Uzun süre evde kalmanın kaygı bozukluklarını artırdığını ve panik atakların yükseliş kaydettiğini dile getiren Uzman Dr. Işık, "Tüm psikiyatrik durumlar stresle beslenir. Stresin nedeni belirsizlik, maddi sıkıntılar, doğal felaketler gibi durumlar. Uzun süredir vardı sıkıntılar ama son dön emde daha da arttı. Bu durumdan en çok etkilenenler ise yaygın kaygı bozukluğu olanlar hastalar oldu" şeklinde konuştu.
"Kadınlarda daha fazla görülüyor"
Hastalarının ağırlıklı olarak kadınlardan oluştuğunu belirten Doğan Işık'a psikiyatrideki tedavi yöntemlerini de sorduk.

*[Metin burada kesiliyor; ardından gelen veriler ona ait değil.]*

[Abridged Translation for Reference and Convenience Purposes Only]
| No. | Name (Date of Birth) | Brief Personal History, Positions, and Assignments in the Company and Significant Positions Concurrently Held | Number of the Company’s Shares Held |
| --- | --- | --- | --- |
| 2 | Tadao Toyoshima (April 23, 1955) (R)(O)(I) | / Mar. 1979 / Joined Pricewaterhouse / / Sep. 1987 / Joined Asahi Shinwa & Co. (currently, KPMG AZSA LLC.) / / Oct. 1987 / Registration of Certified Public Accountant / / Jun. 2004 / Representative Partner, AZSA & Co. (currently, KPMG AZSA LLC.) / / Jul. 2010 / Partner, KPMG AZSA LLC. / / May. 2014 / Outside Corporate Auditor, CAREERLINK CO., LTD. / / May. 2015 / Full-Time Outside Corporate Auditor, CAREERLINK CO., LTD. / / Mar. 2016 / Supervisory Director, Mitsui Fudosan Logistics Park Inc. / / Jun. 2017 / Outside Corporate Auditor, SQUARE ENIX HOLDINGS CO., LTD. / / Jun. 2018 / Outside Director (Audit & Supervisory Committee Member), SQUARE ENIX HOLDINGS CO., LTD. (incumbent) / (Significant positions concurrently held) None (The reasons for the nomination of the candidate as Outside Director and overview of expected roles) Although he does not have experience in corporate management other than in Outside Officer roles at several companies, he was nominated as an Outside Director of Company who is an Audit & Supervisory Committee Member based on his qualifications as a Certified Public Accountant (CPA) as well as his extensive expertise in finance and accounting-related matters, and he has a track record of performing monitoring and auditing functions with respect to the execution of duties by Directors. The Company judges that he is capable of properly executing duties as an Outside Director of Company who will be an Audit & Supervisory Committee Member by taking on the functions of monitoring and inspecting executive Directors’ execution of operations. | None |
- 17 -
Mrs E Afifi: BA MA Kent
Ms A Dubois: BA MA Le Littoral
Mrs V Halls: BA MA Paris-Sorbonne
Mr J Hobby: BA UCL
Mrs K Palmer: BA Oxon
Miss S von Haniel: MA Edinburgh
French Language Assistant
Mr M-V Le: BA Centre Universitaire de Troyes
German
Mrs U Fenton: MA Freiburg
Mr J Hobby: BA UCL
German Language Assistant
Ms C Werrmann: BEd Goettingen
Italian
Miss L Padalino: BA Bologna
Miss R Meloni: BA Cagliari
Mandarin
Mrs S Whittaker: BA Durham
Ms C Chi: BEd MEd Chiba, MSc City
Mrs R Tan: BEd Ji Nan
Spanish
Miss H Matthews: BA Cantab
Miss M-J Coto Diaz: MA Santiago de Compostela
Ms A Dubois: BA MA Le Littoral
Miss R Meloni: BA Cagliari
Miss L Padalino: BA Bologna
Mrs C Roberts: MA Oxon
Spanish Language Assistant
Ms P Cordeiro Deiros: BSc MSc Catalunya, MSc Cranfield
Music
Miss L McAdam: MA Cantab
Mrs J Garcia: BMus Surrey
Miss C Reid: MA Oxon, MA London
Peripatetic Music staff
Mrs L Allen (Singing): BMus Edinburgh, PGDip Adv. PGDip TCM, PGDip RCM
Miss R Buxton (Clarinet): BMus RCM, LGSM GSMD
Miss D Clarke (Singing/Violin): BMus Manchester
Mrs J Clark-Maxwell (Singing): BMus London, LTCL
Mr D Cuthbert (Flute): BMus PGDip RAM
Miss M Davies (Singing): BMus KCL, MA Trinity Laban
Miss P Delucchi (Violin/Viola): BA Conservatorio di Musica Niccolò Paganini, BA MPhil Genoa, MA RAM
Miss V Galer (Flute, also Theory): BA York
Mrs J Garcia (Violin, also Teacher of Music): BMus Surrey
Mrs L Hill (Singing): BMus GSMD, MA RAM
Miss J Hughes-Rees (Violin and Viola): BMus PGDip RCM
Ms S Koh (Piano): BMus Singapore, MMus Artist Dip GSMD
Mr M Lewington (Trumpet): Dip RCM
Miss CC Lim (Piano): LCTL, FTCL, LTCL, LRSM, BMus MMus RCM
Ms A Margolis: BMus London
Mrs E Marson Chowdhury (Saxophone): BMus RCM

Genel olarak kaygı bozukluğu, depresyon gibi hastalıklarda tedavinin ömür boyu sürmediğini belirten Işık, stres devam ederse ilaç ve terapinin devam ettirildiğini ve ortalama 1-1,5 yıllık planlama yapıldığını söyledi.
"Pandeminin bitişi ruh sağlığına da olumlu etki eder"
Pandemide işlerin bozulması, evlere kapanma ve çocukların okula gitmemesi gibi durumların da bireylerin etkilediğini belirten Işık, salgının sona ermesiyle ruhsal durumlarda nispeten iyileşme olabileceğini savundu:
"'Çocuklar okula gitse de kafam rahatlasa, salgın sona erse de işler açılsa' gibi düşüncelerde milyonlarca kişi var. Pandeminin bitişi ruh sağlığına da olumlu etki eder çünkü böylelikle bazı kişilerin yaşadığı belirsizlik ve gelecek kaygısı azalabilir."